* PROBLEM REQUIREMENTS: Reproduce the lines of the listing verbatim, starting at the line that contains "- [**bug**] Fixing" and ending at the line that contains "The procedure is", with both of those lines included. Leave out the pictures.

Saved entries:
■ ■ ■ ■ ■ ■ ■
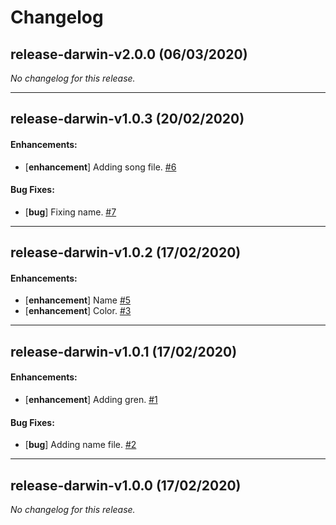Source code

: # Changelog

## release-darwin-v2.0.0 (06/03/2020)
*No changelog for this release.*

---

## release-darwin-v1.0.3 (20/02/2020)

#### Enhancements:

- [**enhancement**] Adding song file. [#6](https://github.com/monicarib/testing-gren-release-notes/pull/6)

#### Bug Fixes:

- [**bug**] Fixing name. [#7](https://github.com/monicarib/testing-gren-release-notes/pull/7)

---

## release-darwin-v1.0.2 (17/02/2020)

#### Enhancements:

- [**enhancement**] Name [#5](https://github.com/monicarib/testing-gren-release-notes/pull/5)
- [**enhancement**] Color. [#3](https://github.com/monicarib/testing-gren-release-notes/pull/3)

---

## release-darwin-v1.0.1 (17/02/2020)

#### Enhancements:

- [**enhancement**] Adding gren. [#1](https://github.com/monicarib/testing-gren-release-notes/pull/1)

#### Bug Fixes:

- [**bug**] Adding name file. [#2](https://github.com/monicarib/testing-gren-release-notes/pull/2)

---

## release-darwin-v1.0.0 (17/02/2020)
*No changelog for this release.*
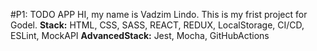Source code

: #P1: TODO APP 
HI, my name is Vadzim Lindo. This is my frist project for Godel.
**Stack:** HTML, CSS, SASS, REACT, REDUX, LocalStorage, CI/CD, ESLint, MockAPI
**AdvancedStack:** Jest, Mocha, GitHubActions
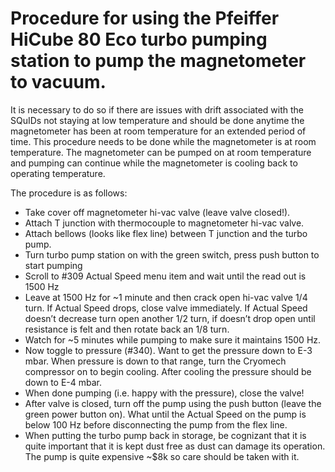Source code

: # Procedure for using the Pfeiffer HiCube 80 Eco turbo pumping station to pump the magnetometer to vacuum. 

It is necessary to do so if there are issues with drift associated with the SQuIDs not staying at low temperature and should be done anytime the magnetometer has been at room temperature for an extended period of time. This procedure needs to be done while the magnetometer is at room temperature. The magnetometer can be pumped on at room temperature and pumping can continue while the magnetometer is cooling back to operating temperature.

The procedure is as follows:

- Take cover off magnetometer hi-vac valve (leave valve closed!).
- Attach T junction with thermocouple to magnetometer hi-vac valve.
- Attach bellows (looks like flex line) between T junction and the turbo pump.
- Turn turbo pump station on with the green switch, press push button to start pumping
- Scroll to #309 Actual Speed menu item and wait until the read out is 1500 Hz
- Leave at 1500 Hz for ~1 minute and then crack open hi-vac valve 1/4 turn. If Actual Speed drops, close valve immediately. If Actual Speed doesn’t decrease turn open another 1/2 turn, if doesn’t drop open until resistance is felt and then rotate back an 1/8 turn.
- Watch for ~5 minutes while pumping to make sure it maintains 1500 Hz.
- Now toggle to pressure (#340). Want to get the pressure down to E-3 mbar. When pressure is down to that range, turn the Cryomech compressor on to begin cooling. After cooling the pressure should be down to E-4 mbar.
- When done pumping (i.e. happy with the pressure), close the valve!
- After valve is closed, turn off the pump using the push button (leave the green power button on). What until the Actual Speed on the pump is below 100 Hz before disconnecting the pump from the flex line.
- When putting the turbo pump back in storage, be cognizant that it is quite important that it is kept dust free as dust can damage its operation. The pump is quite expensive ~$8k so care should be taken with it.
■ ■ ■ ■ ■ ■ ■
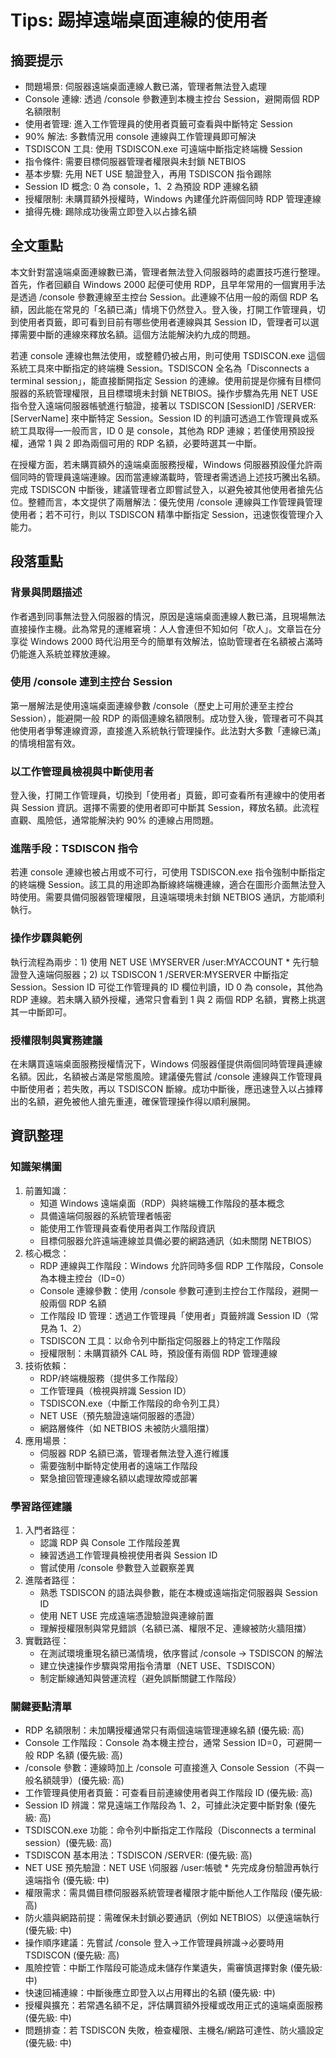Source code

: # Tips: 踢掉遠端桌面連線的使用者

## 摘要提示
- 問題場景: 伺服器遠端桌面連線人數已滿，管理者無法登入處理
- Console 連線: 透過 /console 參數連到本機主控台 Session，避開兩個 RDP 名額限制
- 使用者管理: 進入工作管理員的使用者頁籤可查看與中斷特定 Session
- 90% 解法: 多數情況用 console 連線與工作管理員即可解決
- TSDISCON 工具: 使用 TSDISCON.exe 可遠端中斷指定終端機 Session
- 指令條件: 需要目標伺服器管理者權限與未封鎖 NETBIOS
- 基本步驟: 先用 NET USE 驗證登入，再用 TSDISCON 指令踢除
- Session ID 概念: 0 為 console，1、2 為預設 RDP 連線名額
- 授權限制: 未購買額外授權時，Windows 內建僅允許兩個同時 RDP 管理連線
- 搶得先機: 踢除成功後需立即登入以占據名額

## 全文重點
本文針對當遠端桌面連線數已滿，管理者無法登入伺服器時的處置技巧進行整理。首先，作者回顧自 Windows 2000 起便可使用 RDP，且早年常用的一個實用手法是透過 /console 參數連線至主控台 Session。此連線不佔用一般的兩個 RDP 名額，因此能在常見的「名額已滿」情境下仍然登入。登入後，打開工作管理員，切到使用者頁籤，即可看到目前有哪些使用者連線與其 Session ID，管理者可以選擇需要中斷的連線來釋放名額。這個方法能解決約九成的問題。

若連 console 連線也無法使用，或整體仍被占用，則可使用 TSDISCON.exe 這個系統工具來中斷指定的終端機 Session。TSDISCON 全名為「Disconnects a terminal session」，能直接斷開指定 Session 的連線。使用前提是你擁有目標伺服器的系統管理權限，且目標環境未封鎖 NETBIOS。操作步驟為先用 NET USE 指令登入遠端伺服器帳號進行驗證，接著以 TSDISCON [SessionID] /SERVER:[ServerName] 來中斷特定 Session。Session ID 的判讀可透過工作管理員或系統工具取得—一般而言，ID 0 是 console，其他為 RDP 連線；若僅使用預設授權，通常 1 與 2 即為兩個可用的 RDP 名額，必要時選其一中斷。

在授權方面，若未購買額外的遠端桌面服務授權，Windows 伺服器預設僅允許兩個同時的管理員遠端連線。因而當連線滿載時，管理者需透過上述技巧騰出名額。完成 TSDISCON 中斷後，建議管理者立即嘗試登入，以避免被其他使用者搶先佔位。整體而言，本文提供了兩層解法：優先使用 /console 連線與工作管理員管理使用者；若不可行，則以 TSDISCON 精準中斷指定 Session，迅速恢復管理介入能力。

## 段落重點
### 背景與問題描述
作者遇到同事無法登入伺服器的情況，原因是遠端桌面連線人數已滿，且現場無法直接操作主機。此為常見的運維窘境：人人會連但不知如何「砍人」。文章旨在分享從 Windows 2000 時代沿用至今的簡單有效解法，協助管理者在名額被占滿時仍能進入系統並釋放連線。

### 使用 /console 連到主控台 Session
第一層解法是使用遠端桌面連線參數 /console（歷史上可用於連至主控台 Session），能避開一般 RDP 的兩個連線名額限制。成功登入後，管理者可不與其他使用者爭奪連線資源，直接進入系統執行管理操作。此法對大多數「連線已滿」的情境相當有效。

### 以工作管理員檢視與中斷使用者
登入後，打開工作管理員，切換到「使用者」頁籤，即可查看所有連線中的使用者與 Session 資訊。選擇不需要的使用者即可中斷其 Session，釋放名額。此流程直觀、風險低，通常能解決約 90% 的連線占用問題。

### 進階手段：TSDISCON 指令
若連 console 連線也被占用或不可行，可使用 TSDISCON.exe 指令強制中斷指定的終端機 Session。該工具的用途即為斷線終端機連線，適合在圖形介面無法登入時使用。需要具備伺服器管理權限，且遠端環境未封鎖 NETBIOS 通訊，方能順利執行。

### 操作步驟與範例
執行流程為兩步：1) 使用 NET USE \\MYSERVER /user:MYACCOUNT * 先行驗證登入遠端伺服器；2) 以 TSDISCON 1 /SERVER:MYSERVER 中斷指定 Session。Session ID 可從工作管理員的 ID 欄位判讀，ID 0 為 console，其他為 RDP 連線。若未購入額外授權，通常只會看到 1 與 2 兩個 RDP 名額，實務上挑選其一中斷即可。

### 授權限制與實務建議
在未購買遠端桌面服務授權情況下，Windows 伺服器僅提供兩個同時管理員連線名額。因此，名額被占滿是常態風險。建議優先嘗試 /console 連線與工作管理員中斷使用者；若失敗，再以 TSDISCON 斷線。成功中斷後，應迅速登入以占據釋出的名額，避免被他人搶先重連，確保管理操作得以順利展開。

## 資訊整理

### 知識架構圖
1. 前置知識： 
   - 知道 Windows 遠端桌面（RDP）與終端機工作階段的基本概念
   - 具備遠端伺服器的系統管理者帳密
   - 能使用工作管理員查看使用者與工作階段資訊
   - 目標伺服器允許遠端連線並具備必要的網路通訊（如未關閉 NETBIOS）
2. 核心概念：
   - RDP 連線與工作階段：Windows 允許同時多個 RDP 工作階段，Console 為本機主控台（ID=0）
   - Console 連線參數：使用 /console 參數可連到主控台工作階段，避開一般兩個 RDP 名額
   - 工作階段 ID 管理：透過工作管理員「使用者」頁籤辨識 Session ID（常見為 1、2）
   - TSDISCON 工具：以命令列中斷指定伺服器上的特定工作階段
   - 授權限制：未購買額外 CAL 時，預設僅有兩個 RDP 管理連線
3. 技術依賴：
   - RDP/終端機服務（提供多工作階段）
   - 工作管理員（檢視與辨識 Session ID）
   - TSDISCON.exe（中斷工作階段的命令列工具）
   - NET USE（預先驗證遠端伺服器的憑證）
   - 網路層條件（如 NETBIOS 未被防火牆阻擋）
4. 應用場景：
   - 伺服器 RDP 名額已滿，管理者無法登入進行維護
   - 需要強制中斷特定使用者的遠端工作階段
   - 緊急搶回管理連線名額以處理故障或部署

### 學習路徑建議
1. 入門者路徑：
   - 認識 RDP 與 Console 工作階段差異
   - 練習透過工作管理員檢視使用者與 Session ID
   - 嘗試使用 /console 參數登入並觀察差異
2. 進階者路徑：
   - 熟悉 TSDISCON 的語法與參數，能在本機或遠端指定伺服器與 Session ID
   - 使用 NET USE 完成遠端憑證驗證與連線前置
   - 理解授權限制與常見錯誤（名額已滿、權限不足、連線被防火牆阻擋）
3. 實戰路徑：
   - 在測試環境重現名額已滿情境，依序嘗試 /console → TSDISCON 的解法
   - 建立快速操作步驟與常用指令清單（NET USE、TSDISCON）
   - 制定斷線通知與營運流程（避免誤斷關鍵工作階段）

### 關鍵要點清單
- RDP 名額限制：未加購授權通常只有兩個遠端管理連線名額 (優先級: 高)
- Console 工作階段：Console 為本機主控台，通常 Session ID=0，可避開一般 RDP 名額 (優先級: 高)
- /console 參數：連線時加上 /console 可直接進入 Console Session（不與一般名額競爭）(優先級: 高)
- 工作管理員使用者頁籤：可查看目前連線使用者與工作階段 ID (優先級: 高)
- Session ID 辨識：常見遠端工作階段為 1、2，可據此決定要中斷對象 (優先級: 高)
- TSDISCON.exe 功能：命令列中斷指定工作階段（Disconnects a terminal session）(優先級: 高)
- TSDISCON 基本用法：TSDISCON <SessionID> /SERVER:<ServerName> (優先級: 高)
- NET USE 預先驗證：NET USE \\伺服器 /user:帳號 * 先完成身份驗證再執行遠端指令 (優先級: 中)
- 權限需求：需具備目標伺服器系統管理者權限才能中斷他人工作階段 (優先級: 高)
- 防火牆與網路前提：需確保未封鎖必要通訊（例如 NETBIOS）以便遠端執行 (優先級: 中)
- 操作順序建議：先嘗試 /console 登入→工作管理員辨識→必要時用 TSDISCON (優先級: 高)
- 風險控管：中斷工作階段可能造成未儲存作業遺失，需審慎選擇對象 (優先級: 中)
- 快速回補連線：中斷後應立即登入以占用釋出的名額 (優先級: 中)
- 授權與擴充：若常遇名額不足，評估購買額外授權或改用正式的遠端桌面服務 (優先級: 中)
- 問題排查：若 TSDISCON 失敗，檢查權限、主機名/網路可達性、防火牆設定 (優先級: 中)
■ ■ ■ ■ ■ ■ ■
* RESPONSE FOR THIS EXERCISE:
- [**bug**] Fixing name. [#7](https://github.com/monicarib/testing-gren-release-notes/pull/7)

---

## release-darwin-v1.0.2 (17/02/2020)

#### Enhancements:

- [**enhancement**] Name [#5](https://github.com/monicarib/testing-gren-release-notes/pull/5)
- [**enhancement**] Color. [#3](https://github.com/monicarib/testing-gren-release-notes/pull/3)

---

## release-darwin-v1.0.1 (17/02/2020)

#### Enhancements:

- [**enhancement**] Adding gren. [#1](https://github.com/monicarib/testing-gren-release-notes/pull/1)

#### Bug Fixes:

- [**bug**] Adding name file. [#2](https://github.com/monicarib/testing-gren-release-notes/pull/2)

---

## release-darwin-v1.0.0 (17/02/2020)
*No changelog for this release.*
Source code

: #P1: TODO APP 
HI, my name is Vadzim Lindo. This is my frist project for Godel.
**Stack:** HTML, CSS, SASS, REACT, REDUX, LocalStorage, CI/CD, ESLint, MockAPI
**AdvancedStack:** Jest, Mocha, GitHubActions
Source code

: # Procedure for using the Pfeiffer HiCube 80 Eco turbo pumping station to pump the magnetometer to vacuum. 

It is necessary to do so if there are issues with drift associated with the SQuIDs not staying at low temperature and should be done anytime the magnetometer has been at room temperature for an extended period of time. This procedure needs to be done while the magnetometer is at room temperature. The magnetometer can be pumped on at room temperature and pumping can continue while the magnetometer is cooling back to operating temperature.

The procedure is as follows:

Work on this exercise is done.